“We have more work to do to keep ISIS from coming back,” the spokesperson for the Kurdish-led forces said. “If America leaves, all will be erased.”
For years, U.S.-backed Kurdish fighters in Syria paid with their lives to defeat the Islamic State militant group.
In the wake of President Donald Trump’s announcement that U.S. forces were pulling back from northeast Syria, the remaining fighters worry that their comrades’ sacrifices will have been in vain.
“We have more work to do to keep ISIS from coming back and make our accomplishments permanent,” Mustafa Bali, the spokesperson for the Kurdish-led Syrian Democratic Forces, tweeted Tuesday. “If America leaves, all will be erased.”
The SDF has been a crucial U.S. ally in the war against ISIS and currently controls much of the area close to the border with Turkey. The forces say they have lost 11,000 fighters during the struggle.
In March, the group captured the last sliver of land held by the extremists, marking the end of the so-called caliphate that was declared by ISIS’ leader Abu Bakr al-Baghdadi in 2014.
Now they are caught between a U.S. president anxious to deliver on promises to remove America from foreign wars, and a Turkish government that sees Kurdish fighters as terrorists who threaten the integrity of its country.
On Monday, Trump told senior military leaders that some 50 troops had moved out of northeast Syria, after the White House said Sunday it would not stand in the way of Ankara launching an operation in the region. There are about 1,000 American troops in Syria.
As news of the dramatic shift spread, a top Kurdish general told NBC News that SDF fighters assigned to guard thousands of captured extremists had started to rush to the border ahead of an expected Turkish attack.
Some 12,000 suspected terrorists in detention centers guarded by Kurdish forces are now a “second priority,” according Gen. Mazloum Kobani, commander of the Syrian Democratic Forces. Of the 12,000, some 2,000 are foreign fighters while the others are Iraqis and Syrians, Pentagon officials say.
On Tuesday, the Turkish defense ministry said in a tweet that all preparations for the operation had been completed and that its forces aimed to create a “safe zone” where Syrians can resettle. More than 2.5 million Syrians who fled their country’s civil war live in Turkey.
The ministry added that Turkey would not tolerate the establishment of a “terror corridor” on its borders.

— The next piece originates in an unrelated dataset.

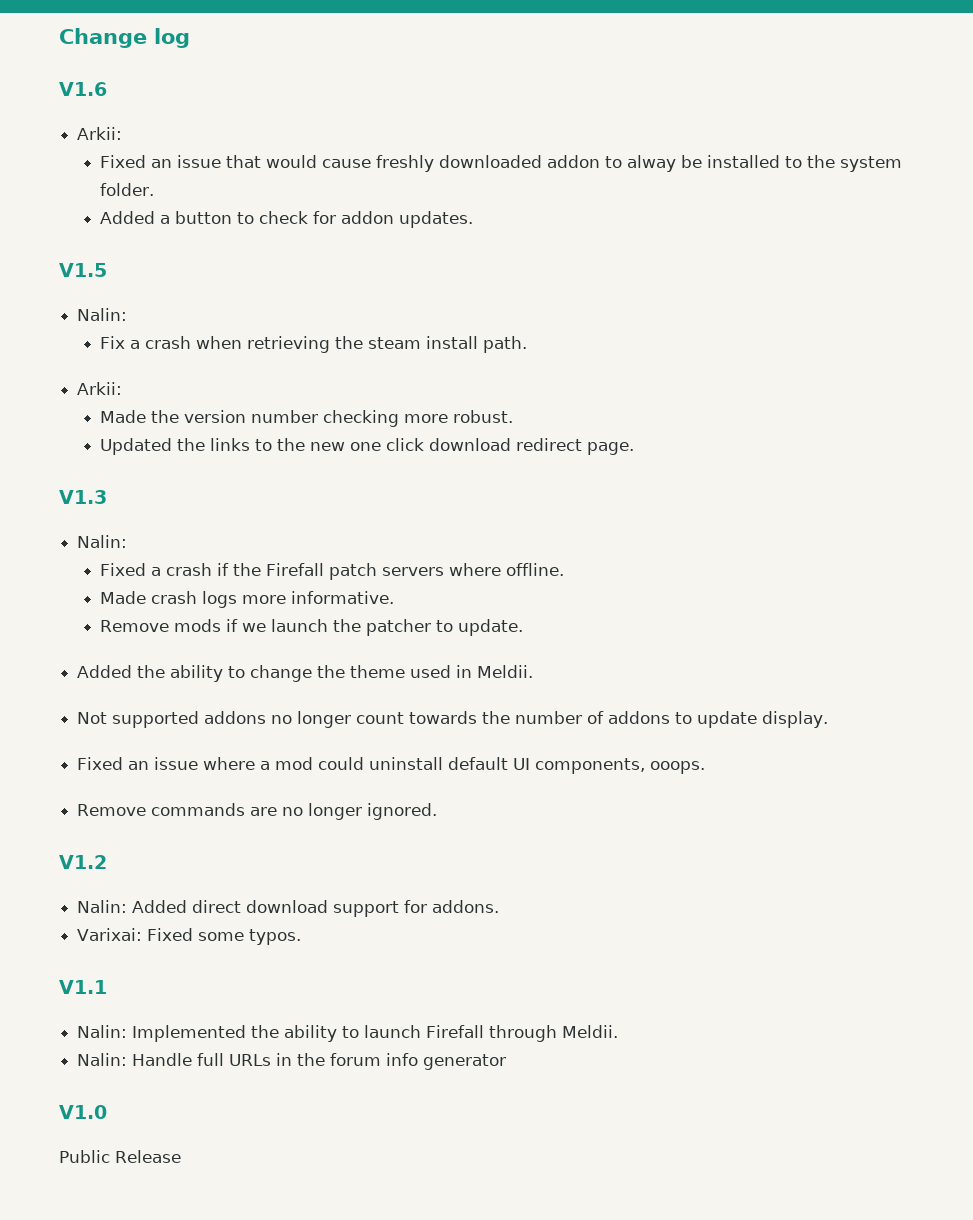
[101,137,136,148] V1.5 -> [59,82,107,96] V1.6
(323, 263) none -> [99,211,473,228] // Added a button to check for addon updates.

Trump denied the United States was cutting and running.
“We may be in the process of leaving Syria, but in no way have we abandoned the Kurds, who are special people and wonderful fighters,” he said in a tweet Tuesday.
However, experts warned that the withdrawal of U.S. troops, and a looming Turkish invasion expected to start any day, would be a gift for the remnants of the terror group, which thrives in the vacuum created by instability and violence.
“The main beneficiary of the withdrawal of the American forces is ISIS,” said Fawaz Gerges, a professor of Middle Eastern politics at the London School of Economics.
“You’re going to see — and I hope I’m wrong — ISIS fighters and sleeping cells coming out and trying to really capitalize on the violence if and when Turkey invades northeastern Syria,” Gerges said. For ISIS, “it’s a godsend.”
In its most recent quarterly annual report on U.S. operations in Syria, released in August, the Defense Department’s inspector general said that “ISIS remains a threat in Iraq and Syria.”
While the White House says Turkey will now be responsible for all ISIS fighters in the area captured over the past two years, and stresses that the ISIS territorial caliphate had been defeated, experts and officials are also worried about further radicalization within prisons and refugee camps.
Last month, U.S. envoy James Jeffrey said radicalization in the notorious al-Hol camp was “on everybody’s mind.” Gerges described it Tuesday as a “hotbed for the resurgence of ISIS ideology.”
Al-Hol is home to more than 70,000 people, including at least 9,000 foreigners, mostly wives and children of extremist fighters.
Karin Von Hippel, director-general of the Royal United Services Institute think tank in London, said if the Kurds withdrew and left ISIS prison camps to be attacked by extremists, the fighters and their families could become the “nucleus of ISIS 2.0 or 3.0.”
“ISIS could just take over the prisons if the Kurds leave,” she said. “I’m sure they’re planning that as we speak.”